Then any strictly convex (concave) $\tau(\cdot)$ guarantees that $\hat{\tau}^{\text{avg}}$ is strictly greater (less) than $\hat{\tau}^\text{mle}$.
\end{lemma}

\noindent This result is intuitive. Since I simulate using a multivariate normal distribution, $\tilde{\beta}$ has a symmetric distribution. But the distribution of $\tau(\tilde{\beta})$ is \emph{not} symmetric. If $\tilde{\beta}$ happens to fall below the mode $\hat{\beta}^\text{mle}$, then $\tau(\cdot)$ pulls $\tau(\tilde{\beta})$ in toward $\hat{\tau}^\text{mle}$.
If $\tilde{\beta}$ happens to fall above the mode $\hat{\beta}^\text{mle}$, then $\tau(\cdot)$ pushes $\tau(\tilde{\beta})$ away from $\hat{\tau}^\text{mle}$. This creates a right-skewed distribution for $\tau(\tilde{\beta})$, which pushes the average $\hat{\tau}^\text{avg}$ above $\hat{\tau}^\text{mle}$. See Appendix A for the proof.
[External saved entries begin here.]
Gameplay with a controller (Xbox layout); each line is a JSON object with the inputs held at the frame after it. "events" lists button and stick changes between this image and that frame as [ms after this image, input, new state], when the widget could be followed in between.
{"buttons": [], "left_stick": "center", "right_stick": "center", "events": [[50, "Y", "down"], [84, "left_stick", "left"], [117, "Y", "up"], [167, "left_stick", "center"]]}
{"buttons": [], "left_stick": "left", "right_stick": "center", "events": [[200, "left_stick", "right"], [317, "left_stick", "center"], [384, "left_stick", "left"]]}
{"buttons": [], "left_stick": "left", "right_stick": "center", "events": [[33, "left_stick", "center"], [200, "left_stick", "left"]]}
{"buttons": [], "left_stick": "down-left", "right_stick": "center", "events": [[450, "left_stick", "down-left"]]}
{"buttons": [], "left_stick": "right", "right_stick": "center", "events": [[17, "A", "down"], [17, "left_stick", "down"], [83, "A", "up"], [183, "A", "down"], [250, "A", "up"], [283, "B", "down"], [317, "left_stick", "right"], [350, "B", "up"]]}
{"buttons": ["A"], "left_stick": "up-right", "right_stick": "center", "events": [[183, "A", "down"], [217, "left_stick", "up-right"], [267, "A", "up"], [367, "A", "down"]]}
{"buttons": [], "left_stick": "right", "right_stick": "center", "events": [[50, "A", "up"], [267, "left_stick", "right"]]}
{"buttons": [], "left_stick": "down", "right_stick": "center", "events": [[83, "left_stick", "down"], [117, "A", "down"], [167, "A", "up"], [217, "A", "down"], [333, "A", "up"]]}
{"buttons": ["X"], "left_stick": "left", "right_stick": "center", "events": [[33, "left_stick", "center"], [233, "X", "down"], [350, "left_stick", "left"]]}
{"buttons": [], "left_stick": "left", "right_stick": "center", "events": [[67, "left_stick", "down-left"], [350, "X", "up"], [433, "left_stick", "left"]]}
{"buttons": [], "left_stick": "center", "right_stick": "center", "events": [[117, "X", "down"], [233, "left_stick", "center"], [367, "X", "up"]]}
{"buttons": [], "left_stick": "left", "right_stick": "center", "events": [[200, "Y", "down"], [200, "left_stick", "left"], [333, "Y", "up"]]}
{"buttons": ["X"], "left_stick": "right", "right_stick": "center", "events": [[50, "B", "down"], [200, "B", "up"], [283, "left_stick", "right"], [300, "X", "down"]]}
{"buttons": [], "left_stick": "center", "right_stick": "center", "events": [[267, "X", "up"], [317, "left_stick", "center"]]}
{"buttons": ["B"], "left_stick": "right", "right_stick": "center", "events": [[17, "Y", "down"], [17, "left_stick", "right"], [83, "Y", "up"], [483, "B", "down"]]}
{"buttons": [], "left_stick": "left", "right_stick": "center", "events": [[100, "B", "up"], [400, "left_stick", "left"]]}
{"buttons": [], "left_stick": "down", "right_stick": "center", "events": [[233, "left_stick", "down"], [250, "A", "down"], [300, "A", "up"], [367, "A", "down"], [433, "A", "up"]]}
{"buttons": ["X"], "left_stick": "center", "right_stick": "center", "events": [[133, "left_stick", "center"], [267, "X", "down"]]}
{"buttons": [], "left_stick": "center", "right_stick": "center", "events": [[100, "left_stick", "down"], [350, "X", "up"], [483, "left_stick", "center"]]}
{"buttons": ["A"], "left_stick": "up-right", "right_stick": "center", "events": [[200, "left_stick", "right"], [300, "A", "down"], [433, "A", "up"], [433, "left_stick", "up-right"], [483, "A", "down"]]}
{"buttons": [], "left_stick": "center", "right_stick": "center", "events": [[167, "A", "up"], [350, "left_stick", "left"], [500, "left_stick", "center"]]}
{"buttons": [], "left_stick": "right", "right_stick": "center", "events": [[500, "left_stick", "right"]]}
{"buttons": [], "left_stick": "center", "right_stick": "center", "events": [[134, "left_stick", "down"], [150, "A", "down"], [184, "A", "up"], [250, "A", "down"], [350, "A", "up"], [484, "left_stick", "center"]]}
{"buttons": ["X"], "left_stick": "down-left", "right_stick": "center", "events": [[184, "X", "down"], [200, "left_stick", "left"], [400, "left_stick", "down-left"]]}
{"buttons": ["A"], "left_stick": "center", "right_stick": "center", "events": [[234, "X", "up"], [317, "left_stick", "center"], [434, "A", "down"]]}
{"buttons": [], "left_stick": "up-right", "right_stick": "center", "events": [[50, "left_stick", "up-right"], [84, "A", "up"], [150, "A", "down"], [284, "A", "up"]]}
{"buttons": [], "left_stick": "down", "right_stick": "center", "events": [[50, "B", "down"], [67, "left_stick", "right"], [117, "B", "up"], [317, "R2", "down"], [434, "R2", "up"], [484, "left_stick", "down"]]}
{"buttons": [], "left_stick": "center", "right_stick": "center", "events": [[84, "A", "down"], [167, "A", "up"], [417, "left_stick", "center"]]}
For a convex transformation, Lemma \ref{lem:direction} shows that $\hat{\tau}^\text{avg}$ is always larger than $\hat{\tau}^\text{mle}$. I refer to the expectation of this difference between $\hat{\tau}^\text{avg}$ and $\hat{\tau}^\text{mle}$ as ``simulation-induced bias," so that
\begin{align*}
\text{simulation-induced } \tau\text{-bias} =& \E\left(\hat{\tau}^\text{avg} \right) - \E\left(\hat{\tau}^\text{mle} \right).
\end{align*}

Theorem \ref{thm:direction} compares the sum of simulation- and transformation-induced $\tau$-bias in $\hat{\tau}^\text{avg}$ to transformation-induced $\tau$-bias in $\hat{\tau}^\text{avg}$.

\begin{theorem}\label{thm:direction}
Suppose a nondegenerate ML estimator $\hat{\beta}^\text{mle}$.
Then for any strictly convex or concave $\tau(\cdot)$, the sum of the simulation-induced and transformation-induced $\tau$-bias in $\hat{\tau}^{\text{avg}}$ is strictly greater in magnitude than the transformation-induced $\tau$-bias in $\hat{\tau}^{\text{mle}}$.
\end{theorem}

\noindent Regardless of the direction of simulation-induced and transformation-induced $\tau$-bias, Theorem \ref{thm:direction} shows that the magnitude of the combination in $\hat{\tau}^{\text{avg}}$ is \textit{always} larger than the transformation-induced bias alone in  $\hat{\tau}^{\text{mle}}$ for strictly convex or concave $\tau(\cdot)$. The proof follows directly from Jensen's inequality, but see Appendix A for the details.

Theorem \ref{thm:direction} shows that $\hat{\tau}^\text{avg}$ compounds transformation-induced $\tau$-bias with simulation-induced $\tau$-bias. But is this bias substantively important? An analytical approximation provides a helpful guideline.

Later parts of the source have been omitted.